CAYP and Al-Haq argue that the current situations in their states mirror past genocides, such as the 1885 Genocost in DRC and the 1948 Nakba in Palestine. These earlier atrocities, part of a continuum of oppression, were not recognised as “genocide” at that time as there was nothing like the UNCG. Even if such a convention had existed, it would have applied only to the “civilised” world of post-1948 (preamble of the UNCG), excluding places like the DRC and Palestine. 

The 1948 UNCG defines genocide in a Eurocentric manner, to spare Europe from accountability for deserving cases of genocide it had already imposed on many segments of the world’s population before 1948. It does not take into account the entire understanding of genocide as even Lemkin – the one who coined the term – did. Lemkin understood genocides as processes aimed at the destruction of a certain group’s essential foundation of life and identified specific methods of group annihilation: political (cessation of self-government and destruction of political institutions), social (annihilation of national leadership, attack on legal system), cultural (ban on the use of language), economic (destruction of the foundation of economic existence), biological (decrease in the birth rate), physical (mass murder, endangering of health), religious (disruption of religious influence, destruction of religious leadership), and moral (creation of an atmosphere of moral debasement). His UN colleagues, however, deemed this proposal an unacceptable extension of the term. Therefore, what constitutes ‘‘genocide’’ was thus contested from the beginning, demonstrating that the UNCG or at least the definition is not fit for purpose; the term was defined in Eurocentric ways to insulate Europe and to prevent prosecutions. That is why we must not be surprised to see many cases of “genocide” endlessly contested. 

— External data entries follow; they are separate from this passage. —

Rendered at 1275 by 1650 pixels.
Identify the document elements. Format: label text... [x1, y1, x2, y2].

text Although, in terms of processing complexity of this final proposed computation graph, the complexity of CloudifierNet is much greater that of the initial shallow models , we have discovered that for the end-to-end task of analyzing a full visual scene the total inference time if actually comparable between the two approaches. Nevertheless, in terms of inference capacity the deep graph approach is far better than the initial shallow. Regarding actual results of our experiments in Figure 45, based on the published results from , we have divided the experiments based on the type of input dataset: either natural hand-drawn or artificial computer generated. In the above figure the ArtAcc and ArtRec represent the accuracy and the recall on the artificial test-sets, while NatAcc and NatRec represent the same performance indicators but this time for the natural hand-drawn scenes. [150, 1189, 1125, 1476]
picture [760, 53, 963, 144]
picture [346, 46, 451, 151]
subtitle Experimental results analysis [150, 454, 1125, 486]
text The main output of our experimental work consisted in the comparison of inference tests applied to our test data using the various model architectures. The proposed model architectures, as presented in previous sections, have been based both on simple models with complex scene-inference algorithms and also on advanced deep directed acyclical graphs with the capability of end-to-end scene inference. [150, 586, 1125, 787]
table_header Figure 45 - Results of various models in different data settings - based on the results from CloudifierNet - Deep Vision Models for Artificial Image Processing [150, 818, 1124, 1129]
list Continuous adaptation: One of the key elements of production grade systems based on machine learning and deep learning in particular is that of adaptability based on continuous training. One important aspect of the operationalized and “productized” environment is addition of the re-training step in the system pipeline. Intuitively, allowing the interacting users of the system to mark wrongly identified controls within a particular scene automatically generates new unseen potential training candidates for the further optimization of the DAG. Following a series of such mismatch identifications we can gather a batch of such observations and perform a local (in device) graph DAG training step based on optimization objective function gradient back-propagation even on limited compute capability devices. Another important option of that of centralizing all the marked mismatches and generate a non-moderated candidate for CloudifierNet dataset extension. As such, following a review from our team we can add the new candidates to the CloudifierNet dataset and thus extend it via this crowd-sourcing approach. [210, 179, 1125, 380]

In addition, as usual, the first step in any colonial process is the erasure of the colonised people’s memory. Once this memory is erased, it is replaced with that of the coloniser, making it easier to control the colonised. The UNCG tends not to acknowledge the past colonial brutality that was undeniably genocidal. It carefully omits all forms of genocide that occurred during colonial times under various colonial powers. This raises questions about whether Al-Haq and CAYP are fighting a losing battle by operating within an international criminal justice system designed to facilitate erasure. While campaigning and advocacy use “genocide” they have to be clear that their understanding is a unique one. Perhaps their efforts should expand to encompass a comprehensive restructuring or dismantling of the Eurocentric international criminal justice system. In addition, while the term “genocide” is a powerful tool in campaigning and advocacy, CAYP and Al-Haq must be cautious as they risk ending up operating within and giving legitimacy to a Eurocentric system designed to serve imperialist and racist colonial interests. 

Even more interestingly, thanks to Congolese and Palestinians’ campaigns against genocides, Social media users around the world have adopted the term “genocide,” the discursive power of which has been so useful in talking about Gaza, to invite the public to share its sense of urgency between Palestine, the DRC, and Sudan — all of which are facing unique, but related crises. Social media users — especially young people — have been quick to recognise the shared struggle between the people of Palestine and African peoples.Labelling the Congolese and Palestinian situations as genocide is beneficial. However, “Genocost” and “Nakba” are preferable, and there is a need to recognise these terms as legal concepts. By promulgating new laws that (re)capture the totality of the Congolese and Palestinian conditions, we may yet escape the confines of the Eurocentric definition of genocide in current legal narratives.